── Given records
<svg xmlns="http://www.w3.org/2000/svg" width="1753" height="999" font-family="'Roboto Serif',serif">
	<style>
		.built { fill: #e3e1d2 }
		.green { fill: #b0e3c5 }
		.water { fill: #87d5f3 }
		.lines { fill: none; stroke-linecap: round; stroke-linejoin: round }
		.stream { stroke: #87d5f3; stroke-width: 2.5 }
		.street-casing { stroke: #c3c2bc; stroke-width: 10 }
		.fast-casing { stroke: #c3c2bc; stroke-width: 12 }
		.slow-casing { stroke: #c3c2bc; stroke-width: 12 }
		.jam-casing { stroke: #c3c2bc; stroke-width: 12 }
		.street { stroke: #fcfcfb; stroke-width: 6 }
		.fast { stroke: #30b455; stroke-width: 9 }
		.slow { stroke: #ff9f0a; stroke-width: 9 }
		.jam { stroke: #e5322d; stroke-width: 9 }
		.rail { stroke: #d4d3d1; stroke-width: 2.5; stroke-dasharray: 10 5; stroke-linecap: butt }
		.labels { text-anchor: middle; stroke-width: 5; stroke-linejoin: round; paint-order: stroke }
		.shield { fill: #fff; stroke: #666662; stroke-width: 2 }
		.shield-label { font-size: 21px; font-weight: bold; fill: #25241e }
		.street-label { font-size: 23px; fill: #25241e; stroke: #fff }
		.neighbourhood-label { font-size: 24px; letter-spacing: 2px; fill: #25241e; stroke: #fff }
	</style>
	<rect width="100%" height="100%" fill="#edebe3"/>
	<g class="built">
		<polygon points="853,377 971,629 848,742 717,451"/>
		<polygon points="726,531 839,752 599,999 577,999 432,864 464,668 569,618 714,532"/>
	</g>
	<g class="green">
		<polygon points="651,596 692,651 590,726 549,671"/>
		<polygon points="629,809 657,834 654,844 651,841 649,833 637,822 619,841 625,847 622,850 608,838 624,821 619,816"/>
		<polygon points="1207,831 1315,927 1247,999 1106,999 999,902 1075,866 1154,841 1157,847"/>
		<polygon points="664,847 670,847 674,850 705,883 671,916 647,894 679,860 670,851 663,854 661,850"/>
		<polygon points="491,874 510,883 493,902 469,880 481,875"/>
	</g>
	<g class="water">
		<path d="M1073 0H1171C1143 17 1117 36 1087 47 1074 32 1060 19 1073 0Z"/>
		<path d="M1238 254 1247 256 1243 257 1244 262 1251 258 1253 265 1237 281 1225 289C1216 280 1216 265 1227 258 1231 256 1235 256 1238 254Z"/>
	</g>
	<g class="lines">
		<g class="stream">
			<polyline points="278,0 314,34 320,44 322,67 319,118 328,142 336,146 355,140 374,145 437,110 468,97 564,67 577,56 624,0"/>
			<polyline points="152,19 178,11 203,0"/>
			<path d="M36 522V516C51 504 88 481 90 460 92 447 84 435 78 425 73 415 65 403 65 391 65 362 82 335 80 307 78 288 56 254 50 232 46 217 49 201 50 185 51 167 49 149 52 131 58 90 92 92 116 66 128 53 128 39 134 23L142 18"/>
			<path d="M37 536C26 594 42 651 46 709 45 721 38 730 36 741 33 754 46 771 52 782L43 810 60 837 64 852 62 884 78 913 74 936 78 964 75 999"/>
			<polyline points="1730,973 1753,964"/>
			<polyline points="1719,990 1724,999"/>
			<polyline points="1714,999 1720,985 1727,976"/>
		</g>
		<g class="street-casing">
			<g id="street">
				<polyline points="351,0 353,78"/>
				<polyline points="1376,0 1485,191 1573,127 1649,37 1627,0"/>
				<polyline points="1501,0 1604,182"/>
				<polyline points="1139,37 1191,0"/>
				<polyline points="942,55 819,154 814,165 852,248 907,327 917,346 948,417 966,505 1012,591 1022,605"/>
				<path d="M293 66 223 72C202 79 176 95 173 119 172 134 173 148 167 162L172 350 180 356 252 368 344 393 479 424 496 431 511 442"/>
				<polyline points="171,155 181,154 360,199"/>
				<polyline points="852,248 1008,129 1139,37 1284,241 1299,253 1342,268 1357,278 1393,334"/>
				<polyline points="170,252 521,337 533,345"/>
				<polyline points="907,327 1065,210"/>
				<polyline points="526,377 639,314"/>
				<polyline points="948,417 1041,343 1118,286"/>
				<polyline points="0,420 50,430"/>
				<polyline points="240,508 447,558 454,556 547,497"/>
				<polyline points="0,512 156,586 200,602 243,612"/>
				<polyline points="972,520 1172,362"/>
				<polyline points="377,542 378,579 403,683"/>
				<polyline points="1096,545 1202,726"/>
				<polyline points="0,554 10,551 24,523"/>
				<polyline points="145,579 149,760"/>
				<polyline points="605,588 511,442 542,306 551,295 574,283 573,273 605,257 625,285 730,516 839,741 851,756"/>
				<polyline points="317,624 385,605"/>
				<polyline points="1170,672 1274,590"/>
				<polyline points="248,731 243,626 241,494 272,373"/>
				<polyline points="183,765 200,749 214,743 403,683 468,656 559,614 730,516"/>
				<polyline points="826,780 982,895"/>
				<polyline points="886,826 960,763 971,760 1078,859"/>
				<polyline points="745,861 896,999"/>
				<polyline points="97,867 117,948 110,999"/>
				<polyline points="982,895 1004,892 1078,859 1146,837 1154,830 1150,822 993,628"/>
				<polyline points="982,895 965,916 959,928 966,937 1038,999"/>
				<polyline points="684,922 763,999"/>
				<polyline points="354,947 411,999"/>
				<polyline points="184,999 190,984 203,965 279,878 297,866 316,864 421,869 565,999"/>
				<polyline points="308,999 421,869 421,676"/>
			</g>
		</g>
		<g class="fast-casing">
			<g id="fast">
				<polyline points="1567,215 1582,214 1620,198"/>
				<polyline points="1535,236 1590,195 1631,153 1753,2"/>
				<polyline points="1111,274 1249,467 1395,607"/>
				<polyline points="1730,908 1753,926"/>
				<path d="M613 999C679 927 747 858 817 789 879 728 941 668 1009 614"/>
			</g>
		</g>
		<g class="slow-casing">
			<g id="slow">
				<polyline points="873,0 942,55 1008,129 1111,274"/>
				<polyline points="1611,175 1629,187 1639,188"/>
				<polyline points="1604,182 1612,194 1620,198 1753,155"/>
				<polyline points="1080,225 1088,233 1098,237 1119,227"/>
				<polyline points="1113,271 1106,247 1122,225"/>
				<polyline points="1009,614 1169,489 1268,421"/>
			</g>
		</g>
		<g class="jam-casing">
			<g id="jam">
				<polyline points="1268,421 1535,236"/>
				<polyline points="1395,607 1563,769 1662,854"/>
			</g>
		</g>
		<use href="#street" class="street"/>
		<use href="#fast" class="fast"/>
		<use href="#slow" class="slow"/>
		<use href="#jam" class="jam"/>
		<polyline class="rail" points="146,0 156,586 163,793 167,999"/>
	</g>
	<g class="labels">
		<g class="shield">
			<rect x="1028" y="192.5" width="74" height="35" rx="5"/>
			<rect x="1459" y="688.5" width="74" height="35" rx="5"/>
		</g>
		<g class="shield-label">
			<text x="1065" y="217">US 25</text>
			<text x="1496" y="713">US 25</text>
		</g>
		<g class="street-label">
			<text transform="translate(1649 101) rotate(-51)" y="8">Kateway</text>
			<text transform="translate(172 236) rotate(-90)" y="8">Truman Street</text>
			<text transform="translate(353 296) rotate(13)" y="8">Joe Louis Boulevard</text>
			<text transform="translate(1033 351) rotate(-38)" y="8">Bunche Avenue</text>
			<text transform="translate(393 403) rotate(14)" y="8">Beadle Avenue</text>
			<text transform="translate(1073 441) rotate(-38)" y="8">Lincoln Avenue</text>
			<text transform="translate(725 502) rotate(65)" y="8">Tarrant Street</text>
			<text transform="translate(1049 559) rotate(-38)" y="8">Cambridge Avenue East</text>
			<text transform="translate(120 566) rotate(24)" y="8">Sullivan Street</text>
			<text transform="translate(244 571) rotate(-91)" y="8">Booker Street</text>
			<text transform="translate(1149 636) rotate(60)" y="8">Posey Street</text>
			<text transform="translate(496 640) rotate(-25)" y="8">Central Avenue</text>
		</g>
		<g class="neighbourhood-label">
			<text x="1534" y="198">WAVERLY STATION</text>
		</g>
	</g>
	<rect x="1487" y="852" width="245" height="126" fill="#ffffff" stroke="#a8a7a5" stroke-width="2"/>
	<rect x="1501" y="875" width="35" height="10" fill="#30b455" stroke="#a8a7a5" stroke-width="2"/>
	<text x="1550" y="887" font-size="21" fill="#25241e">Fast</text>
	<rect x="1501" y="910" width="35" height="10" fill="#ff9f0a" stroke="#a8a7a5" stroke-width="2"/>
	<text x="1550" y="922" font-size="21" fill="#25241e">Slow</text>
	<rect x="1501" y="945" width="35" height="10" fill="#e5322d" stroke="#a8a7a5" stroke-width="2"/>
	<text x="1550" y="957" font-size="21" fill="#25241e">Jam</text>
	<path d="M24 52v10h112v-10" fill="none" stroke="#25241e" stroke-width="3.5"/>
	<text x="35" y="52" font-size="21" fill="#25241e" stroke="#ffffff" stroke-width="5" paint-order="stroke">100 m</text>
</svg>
────
── Given records
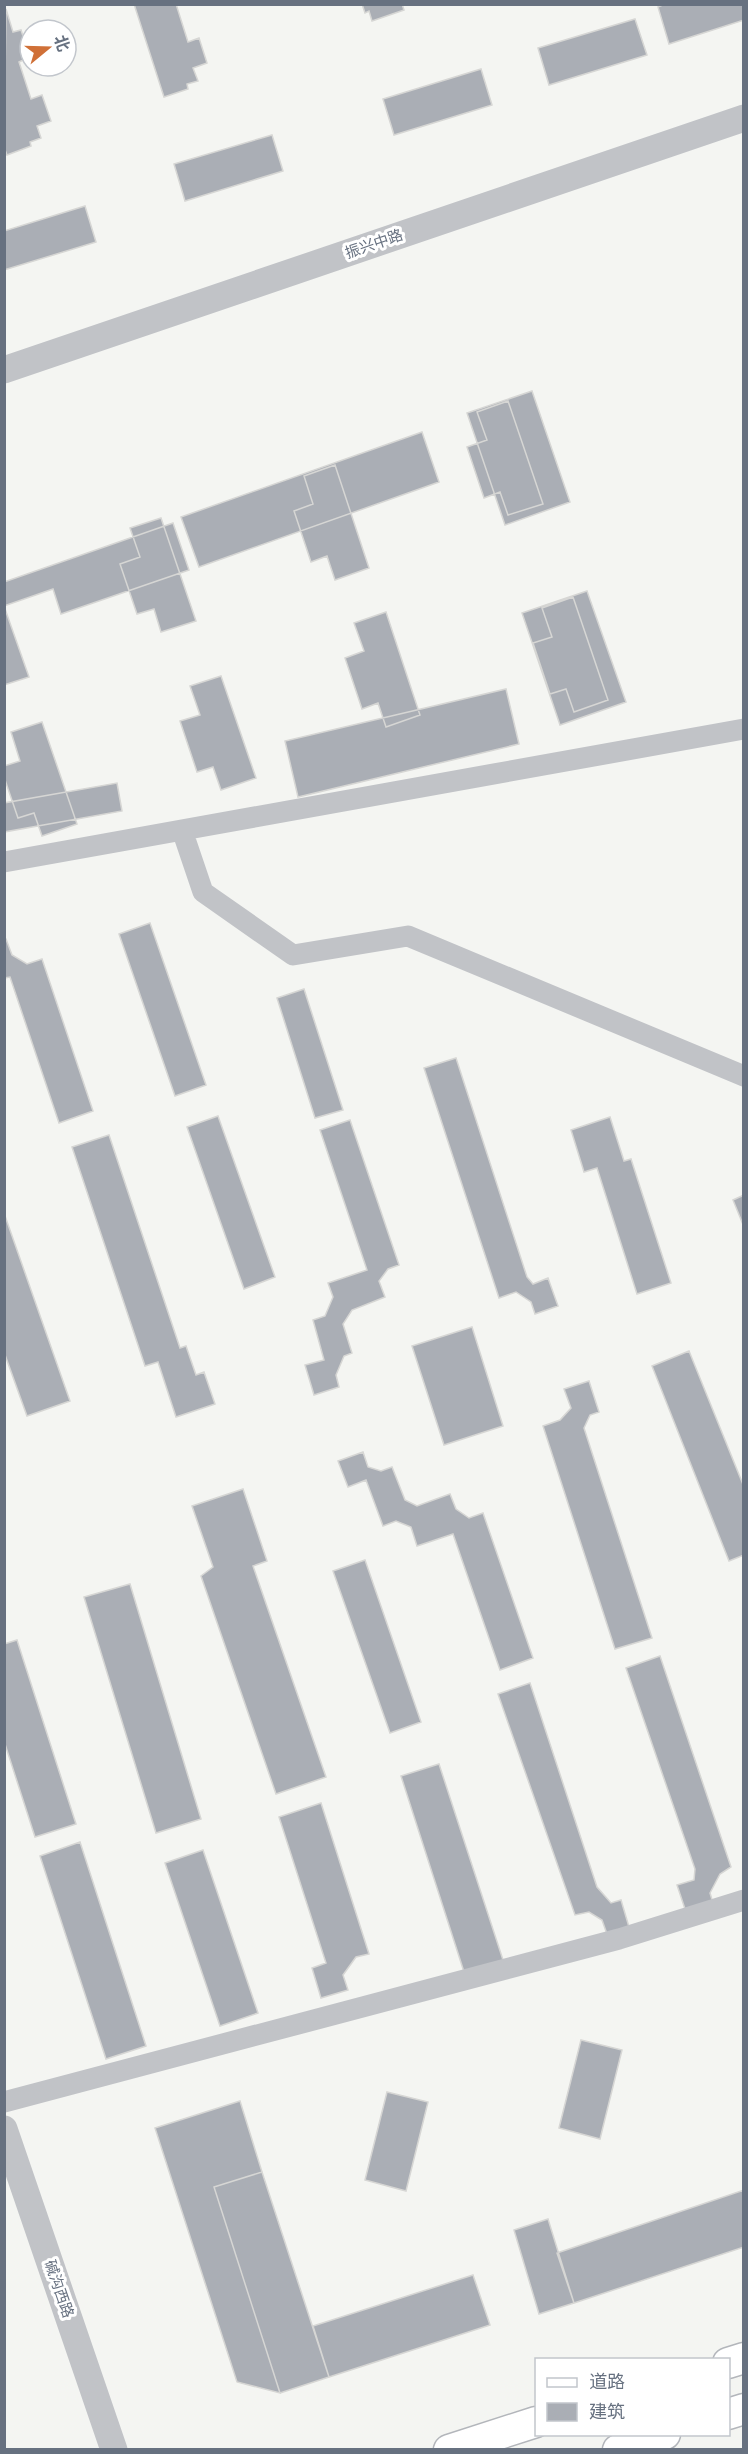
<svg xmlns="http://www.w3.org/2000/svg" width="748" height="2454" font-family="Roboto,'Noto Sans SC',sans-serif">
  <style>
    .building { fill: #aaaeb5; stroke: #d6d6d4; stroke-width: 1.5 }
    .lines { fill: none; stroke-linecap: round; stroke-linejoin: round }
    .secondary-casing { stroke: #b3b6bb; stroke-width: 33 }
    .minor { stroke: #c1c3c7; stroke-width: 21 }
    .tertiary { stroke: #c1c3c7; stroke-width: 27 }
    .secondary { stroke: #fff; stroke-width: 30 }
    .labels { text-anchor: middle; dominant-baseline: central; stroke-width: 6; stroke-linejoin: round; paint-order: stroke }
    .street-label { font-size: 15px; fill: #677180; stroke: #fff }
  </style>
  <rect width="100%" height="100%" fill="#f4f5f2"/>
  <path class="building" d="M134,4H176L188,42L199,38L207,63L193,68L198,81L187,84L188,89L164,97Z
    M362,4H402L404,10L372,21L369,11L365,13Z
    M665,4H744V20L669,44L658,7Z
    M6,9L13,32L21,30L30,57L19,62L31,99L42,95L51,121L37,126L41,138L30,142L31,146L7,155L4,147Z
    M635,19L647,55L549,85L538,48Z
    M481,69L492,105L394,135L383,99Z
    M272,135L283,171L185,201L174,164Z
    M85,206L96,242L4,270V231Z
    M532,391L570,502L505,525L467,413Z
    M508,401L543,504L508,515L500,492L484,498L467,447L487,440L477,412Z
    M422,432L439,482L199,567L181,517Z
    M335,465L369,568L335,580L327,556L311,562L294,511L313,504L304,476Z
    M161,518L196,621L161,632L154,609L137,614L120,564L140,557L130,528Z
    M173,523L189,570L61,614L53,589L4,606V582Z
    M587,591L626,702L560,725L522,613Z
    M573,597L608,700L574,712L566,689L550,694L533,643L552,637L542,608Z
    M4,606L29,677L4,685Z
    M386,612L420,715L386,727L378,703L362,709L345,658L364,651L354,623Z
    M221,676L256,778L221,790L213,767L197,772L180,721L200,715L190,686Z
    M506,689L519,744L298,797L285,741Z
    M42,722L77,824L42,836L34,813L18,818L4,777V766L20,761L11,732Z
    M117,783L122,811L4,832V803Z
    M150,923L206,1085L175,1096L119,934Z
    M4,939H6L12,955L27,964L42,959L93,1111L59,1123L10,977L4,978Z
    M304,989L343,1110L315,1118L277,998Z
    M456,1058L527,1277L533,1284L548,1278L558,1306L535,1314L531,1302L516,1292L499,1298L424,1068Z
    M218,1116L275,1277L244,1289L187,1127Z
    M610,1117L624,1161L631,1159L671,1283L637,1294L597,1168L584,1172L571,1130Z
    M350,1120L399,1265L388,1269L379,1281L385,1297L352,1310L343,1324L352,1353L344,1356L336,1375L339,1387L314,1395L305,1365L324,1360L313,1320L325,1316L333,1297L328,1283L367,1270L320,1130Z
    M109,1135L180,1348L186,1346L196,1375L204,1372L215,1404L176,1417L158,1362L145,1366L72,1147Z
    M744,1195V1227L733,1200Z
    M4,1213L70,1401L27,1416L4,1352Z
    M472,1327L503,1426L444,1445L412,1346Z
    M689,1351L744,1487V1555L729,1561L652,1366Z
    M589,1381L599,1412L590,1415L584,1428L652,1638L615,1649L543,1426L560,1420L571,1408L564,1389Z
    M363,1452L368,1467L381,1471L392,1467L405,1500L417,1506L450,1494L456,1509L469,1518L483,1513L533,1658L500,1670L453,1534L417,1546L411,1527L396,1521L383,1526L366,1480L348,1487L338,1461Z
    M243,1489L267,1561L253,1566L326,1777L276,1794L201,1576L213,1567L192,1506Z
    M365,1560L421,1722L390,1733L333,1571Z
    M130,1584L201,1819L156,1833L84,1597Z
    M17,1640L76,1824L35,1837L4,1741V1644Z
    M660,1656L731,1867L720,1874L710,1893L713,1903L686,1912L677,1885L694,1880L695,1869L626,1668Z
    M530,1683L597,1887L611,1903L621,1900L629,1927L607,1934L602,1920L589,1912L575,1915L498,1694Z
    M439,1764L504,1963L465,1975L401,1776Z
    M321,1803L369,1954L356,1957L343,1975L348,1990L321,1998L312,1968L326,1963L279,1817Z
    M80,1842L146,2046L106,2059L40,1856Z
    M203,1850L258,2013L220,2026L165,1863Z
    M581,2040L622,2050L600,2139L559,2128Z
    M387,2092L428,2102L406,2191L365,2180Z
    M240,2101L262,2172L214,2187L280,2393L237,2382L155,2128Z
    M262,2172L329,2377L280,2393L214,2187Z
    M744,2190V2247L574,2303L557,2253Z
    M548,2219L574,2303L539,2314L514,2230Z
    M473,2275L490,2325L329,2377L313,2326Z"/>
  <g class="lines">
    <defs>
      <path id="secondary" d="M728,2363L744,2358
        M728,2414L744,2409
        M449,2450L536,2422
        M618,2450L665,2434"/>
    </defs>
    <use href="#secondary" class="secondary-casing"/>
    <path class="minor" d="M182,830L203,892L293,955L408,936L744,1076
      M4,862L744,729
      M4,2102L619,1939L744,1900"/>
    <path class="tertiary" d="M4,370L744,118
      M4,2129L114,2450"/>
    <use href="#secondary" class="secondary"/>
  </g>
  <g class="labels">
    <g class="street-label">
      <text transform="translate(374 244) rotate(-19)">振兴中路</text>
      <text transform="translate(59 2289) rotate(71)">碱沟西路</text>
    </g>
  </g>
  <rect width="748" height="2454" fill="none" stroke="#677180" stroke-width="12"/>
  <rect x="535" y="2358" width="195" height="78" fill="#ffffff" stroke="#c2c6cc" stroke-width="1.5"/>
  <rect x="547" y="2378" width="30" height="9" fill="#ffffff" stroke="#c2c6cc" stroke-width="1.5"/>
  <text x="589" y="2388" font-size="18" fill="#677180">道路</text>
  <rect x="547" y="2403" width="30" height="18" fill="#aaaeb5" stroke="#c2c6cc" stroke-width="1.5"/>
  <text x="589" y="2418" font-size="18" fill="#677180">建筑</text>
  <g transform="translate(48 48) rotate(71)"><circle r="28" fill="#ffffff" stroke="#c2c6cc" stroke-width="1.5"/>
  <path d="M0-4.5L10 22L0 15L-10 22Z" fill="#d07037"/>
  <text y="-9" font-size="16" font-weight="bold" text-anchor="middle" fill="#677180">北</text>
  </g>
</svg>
────
The reply should consist solely of the lines above from the one that has "#aaaeb5; stroke: #d6d6d4;" through the one that has "#b3b6bb; stroke-width: 33", reproduced exactly.

    .building { fill: #aaaeb5; stroke: #d6d6d4; stroke-width: 1.5 }
    .lines { fill: none; stroke-linecap: round; stroke-linejoin: round }
    .secondary-casing { stroke: #b3b6bb; stroke-width: 33 }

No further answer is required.